Can you rename "calibration text" to "calibration notes" throughout the material below and return all of it with nothing else changed?
^^^^
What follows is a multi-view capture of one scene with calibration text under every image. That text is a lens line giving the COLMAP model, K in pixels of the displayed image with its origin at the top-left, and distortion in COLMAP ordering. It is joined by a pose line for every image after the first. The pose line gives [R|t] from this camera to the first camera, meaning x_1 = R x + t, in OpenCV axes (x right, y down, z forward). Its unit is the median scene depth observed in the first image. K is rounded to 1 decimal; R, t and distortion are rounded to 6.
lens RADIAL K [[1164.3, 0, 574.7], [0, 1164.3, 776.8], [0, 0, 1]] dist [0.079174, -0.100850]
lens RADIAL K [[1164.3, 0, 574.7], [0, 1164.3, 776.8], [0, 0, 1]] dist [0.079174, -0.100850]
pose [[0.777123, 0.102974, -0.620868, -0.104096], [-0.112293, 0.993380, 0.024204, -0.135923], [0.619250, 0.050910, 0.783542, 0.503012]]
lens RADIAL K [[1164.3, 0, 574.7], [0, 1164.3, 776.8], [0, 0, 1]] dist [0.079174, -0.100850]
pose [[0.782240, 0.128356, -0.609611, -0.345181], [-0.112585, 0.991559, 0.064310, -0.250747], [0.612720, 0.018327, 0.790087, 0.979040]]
^^^^
Exercise answer:
What follows is a multi-view capture of one scene with calibration notes under every image. That text is a lens line giving the COLMAP model, K in pixels of the displayed image with its origin at the top-left, and distortion in COLMAP ordering. It is joined by a pose line for every image after the first. The pose line gives [R|t] from this camera to the first camera, meaning x_1 = R x + t, in OpenCV axes (x right, y down, z forward). Its unit is the median scene depth observed in the first image. K is rounded to 1 decimal; R, t and distortion are rounded to 6.
lens RADIAL K [[1164.3, 0, 574.7], [0, 1164.3, 776.8], [0, 0, 1]] dist [0.079174, -0.100850]
lens RADIAL K [[1164.3, 0, 574.7], [0, 1164.3, 776.8], [0, 0, 1]] dist [0.079174, -0.100850]
pose [[0.777123, 0.102974, -0.620868, -0.104096], [-0.112293, 0.993380, 0.024204, -0.135923], [0.619250, 0.050910, 0.783542, 0.503012]]
lens RADIAL K [[1164.3, 0, 574.7], [0, 1164.3, 776.8], [0, 0, 1]] dist [0.079174, -0.100850]
pose [[0.782240, 0.128356, -0.609611, -0.345181], [-0.112585, 0.991559, 0.064310, -0.250747], [0.612720, 0.018327, 0.790087, 0.979040]]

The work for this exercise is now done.